Segment Anything 2
A story of making objects from pixels
Primitive Vision
Segment Anything 2 (SAM 2) is an AI model that enables computers to see in a way more similar to how humans do. Specifically, it allows objects in videos to be selected and separated from each other. We may take for granted that a horse and the sky behind it are not the same thing. But, to a computer, they are just pixels of different colors. SAM 2 changes this, and lets almost any object be precisely selected and tracked throughout a video, in real time.
So What?
When beginning work on SAM 2, we did not know what exactly about it would click most for people, beyond the scientific achievement. I was responsible for developing and conducting research on what the model should prioritize making possible, and what story we would tell.
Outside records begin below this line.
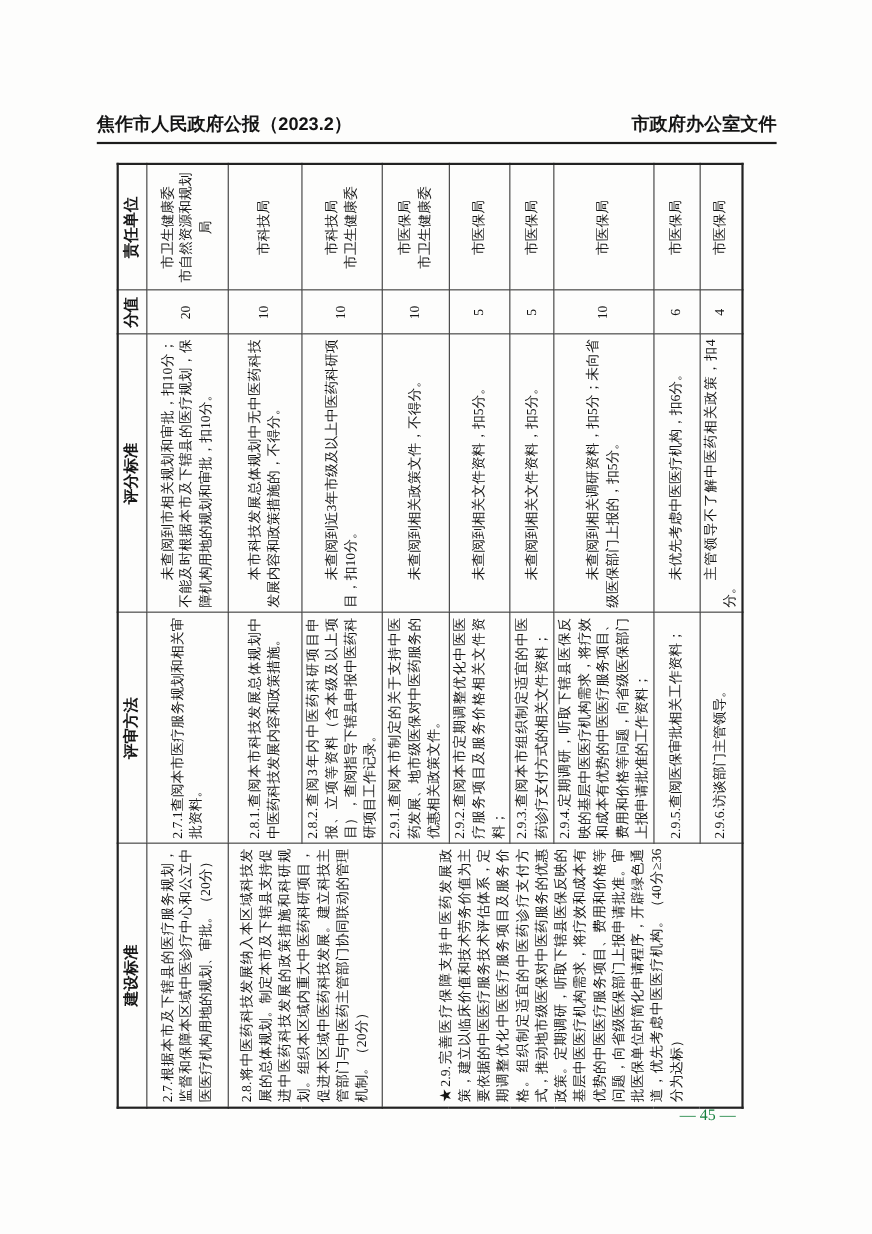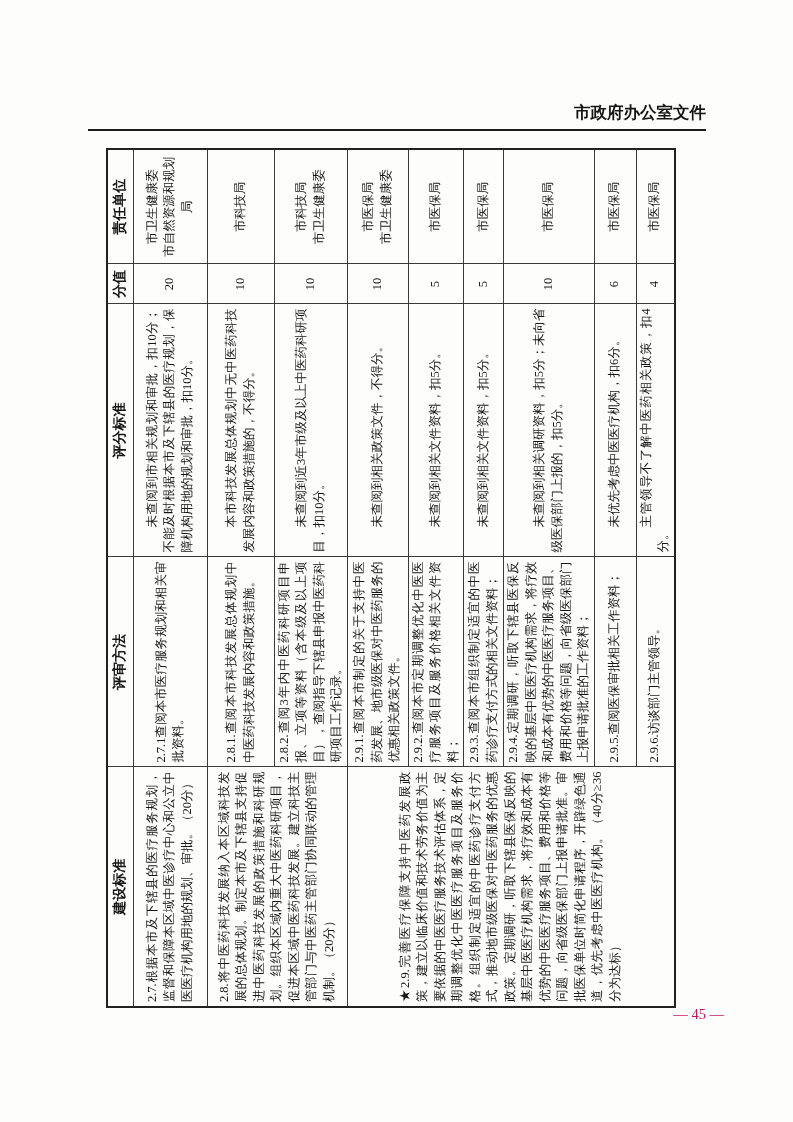--- a/index.html
+++ b/index.html
@@ -39,29 +39,30 @@
   .eval th {
     font-family:"Liberation Sans", sans-serif;
     font-weight:bold; font-size:14px; text-align:center; padding:1px 2px;
   }
   .c-std, .c-mth, .c-scr { text-align:justify; }
   .c-scr .t { text-indent:2em; }
   .c-val { text-align:center; font-size:13px; padding:0; }
   .c-unit { text-align:center; white-space:pre-line; font-size:12px; padding:1px 2px; }
   
   .page-number {
-    position:absolute; left:604px; top:1006px; width:120px;
-    text-align:right; font-size:14.5px; color:#be185d;
+    position:absolute; left:618px; top:1006px; width:120px;
+    text-align:left; font-size:14.5px; color:#15803d;
     font-family:"Liberation Serif", serif;
   }
 </style>
 </head>
 <body>
 
 <div class="page-header">
+  <span class="ph-left">焦作市人民政府公报（2023.2）</span>
   <span class="ph-right">市政府办公室文件</span>
 </div>
 <div class="header-rule"></div>
 
 <div class="table-wrap">
   <table class="eval">
     <colgroup>
       <col style="width:240px">
         <col style="width:210px">
         <col style="width:253px">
This took shape through me studying the roles of video in peoples' lives today, imagining what experiences would both capture imaginations, and show the newness of SAM 2. I identified a need for simple tools, both for personal expression and data annotation, to lower barriers presented by the complexity of video editing.
Competing Priorities
The core challenge of designing an experience around SAM 2 was in the tension between showcasing novel research and building a relatable tool. As a concrete example, I had to study closely how people conceive of objects. For example, when looking at the fish above, should a click on a white stripe segment the stripe, the fish, or something else? In some cases, an object part may be preferred, and in others, the whole object. The ability to select object parts was a strong technical achievement, but a seemingly less frequent behavior. We designed methods of interaction to balance these competing priorities, highlighting the innovation and utility of SAM 2.
Signs of Success
Model releases at FAIR largely realize success through open sourcing. New models need to both advance science and produce value for people. For SAM 2, as with many other projects, this required testing demo concepts, but also advocating for better methods of model interaction, improved data curation, and human-aligned metrics with which to evaluate success. Painting a picture of how new technology can positively fit into the world is one of my favorite things about working on frontier AI research.